Oleh : I Ketut Sandika
Sembah sujud dari yang hina dina ini kepada Sanghyang
Kamahayanikan dan Sanghyang Siwa Tattwa. Dua pengetahuan Wisesa yang sejatinya
sama. Sama dalam upaya menemukan Bhatara Buddha pada welas asih dan Bhatara
Siwa pada inti hati. Maka, jika saya andaikan Bhatara Budha adalah minyaknya,
Bhatara Siwa adalah sumbunya dan bertemu pada wadah kemanunggalan, sehingga
lentera menyala. Nyala dari cahaya pengetahuan yang mencerahkan.
Bhatara Budha adalah kebenaran
tertinggi. Bersanding dengan Bhatari Prajnaparamita. Penyatuan dari dua energi
Adwaya dan Adwajnana yang mewakili dua perjumpaan dalam penciptaan kosmos.

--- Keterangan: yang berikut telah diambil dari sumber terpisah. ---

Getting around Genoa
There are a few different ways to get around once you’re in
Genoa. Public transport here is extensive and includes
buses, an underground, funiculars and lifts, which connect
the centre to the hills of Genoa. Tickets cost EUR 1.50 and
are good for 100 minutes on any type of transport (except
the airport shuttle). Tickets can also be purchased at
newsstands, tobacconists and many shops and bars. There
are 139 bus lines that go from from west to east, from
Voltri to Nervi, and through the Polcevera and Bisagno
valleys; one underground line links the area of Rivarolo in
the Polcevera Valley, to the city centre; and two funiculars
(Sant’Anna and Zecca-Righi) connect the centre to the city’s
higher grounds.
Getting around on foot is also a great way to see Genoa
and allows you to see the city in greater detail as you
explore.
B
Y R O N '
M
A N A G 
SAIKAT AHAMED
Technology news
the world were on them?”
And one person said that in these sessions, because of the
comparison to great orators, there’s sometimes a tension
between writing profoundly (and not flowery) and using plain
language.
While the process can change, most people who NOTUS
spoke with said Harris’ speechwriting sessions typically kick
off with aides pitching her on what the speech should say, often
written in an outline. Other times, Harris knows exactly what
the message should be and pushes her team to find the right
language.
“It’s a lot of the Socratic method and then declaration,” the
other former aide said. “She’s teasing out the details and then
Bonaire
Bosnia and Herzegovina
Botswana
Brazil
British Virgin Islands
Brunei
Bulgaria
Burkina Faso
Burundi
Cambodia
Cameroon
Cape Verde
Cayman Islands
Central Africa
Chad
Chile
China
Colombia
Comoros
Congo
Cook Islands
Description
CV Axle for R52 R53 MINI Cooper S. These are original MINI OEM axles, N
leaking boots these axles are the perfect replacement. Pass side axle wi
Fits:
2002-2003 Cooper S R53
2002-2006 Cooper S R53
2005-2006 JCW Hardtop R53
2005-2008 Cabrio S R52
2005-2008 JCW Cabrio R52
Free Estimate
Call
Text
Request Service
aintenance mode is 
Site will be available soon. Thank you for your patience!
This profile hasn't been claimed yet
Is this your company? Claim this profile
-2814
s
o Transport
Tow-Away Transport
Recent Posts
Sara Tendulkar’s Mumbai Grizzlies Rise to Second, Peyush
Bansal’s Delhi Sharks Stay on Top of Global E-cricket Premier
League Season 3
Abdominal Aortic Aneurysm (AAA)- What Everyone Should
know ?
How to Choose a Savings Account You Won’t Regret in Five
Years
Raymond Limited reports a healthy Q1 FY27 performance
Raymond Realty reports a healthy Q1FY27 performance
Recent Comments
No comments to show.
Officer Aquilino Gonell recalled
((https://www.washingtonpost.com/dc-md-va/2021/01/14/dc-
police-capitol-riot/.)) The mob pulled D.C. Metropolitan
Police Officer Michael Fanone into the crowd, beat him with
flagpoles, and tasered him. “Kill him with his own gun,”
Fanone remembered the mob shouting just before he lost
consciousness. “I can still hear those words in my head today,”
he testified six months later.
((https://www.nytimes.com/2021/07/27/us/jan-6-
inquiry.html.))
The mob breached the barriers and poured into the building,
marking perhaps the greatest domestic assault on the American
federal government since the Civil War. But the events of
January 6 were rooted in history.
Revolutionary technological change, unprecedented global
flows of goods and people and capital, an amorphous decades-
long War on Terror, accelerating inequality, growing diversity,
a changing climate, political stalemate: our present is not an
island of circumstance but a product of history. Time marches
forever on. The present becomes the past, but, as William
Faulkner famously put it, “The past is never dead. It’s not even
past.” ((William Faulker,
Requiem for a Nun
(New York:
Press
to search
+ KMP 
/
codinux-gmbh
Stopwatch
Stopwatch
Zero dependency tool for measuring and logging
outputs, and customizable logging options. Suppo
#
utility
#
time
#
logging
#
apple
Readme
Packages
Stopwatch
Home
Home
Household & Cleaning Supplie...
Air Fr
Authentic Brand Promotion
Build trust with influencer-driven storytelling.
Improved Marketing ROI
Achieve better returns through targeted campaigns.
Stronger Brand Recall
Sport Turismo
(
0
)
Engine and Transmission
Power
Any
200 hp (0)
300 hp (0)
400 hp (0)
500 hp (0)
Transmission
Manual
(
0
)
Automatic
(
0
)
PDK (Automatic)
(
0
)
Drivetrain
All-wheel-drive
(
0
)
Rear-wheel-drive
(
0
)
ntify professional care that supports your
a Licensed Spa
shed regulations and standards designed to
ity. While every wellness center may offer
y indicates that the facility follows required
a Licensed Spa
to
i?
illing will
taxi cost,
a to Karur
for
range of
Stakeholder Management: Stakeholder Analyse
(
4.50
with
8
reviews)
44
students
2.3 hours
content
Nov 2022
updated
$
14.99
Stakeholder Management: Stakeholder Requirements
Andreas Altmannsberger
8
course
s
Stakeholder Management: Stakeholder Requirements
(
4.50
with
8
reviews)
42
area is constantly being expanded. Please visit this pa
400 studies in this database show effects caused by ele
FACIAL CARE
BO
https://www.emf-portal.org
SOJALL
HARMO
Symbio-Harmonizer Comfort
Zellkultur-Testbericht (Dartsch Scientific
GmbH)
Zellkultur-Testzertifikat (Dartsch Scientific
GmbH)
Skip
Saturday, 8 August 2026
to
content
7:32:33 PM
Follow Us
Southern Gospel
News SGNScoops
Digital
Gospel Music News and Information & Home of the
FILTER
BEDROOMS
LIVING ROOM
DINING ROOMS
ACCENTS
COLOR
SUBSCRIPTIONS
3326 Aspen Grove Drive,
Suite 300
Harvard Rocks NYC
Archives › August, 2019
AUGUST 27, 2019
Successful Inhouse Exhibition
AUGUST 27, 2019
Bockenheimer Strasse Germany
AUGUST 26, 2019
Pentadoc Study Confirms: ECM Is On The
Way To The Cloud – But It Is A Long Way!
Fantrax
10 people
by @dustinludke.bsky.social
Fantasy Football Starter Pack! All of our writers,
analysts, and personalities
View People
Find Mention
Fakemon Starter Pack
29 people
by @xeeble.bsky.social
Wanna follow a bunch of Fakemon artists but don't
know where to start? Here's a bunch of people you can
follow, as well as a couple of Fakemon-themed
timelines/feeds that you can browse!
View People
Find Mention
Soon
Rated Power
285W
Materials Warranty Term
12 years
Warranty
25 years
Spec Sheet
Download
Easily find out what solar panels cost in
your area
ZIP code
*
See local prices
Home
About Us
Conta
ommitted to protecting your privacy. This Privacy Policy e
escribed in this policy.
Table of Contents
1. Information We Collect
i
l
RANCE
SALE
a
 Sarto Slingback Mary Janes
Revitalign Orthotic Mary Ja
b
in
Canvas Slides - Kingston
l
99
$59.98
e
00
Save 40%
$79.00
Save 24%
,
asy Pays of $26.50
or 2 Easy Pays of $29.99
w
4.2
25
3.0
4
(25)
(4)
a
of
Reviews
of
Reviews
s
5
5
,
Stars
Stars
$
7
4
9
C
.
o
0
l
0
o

Selayaknya Siwa dan Sakti bertemu dalam kemanunggalannya yang ajeg sebagai perjumpaan
Purusa dan Prakerti serta Lingga dan Yoni, sehingga semesta tercipta.
Maka ijinkan yang tidak
berpengetahuan ini menyembah pada Padmapada sang Agung Bhatara Diwarupa di mana
Bhatara Budha tidak berawal dan berakhir. Dharma Kaya adalah perwujudan Bhatara
yang tiada mendua. Sebagaimana juga sembah hamba yang bodoh menyembah padmapada
Bhatara Ardanareswari sebagai perwujudan Siwa dan Sakti yang manunggal sebagai
Bhatara yang Nirwisesa.
Bhatara Budha dalam perwujudan
Bhatara Ratnatraya dan menjadi lima Tataghata yang tiada lain Hyang Pancadhyani
Buddha. Sembah hamba pada semuanya. Yang mana Bhatara Ratnatraya dalam wujud
Hyang Buddha, Lokeswara dan Wajrapani. Kemudian menjelma menjadi lima Dhyani
Buddha, yakni Wirocana, Aksobhya, Ratnasambhawa, Amithaba, dan Amoghasiddhi.
Semuanya adalah Bhatara sebagai pencipta, pemelihara, pelebur, pengabur dan
anugraha dengan rasa welas asih. Semua itu ada dalam diri mewujud sebagai jalan
Nirwanasunya.
Sebagaimana Bhatara Buddha,
sembah tiada terkira kepada Bhatara Siwa sebagai Hyang Tri Purusa Siwa dan
Hyang Panca Dewata. Di mana Hyang Tri Purusa Siwa dalam wujud Hyang Paramasiwa,
Sadasiwa, dan Siwatma. Kemudian mewujud dalam Swabhawa Bhatara sebagai lima
Dewata, yakni Hyang Sadyojata, Bamadewa, Tatpurusa, Aghora dan Isana. Semuanya
adalah Bhatara sebagai Panca Kertyasiwa dengan energi kesadaran agung. Semua
itu ada pula dalam diri mewujud dalam kesunyian tiada batas yang hamba sebut
sebagai Sang Paramasunya.
Maka dari itu, sembah hamba pada
Siwa-Buddha dalam diri sebagai Mahanirwana Sunya. Mencari tiada tempat, menyepi
tiada ruang, bertemu tiada rupa, menyatu tiada jumpa, mengada tiada yang
diadakan, air bukan air, angin bukan angin, tanah bukan tanah dan akasa tiada
terasa. Melihat bukan mata, mendengar bukan telinga, merasa bukan lidah dan
kulit, mencium bukan hidung dan pikiran meniadakan pikiran.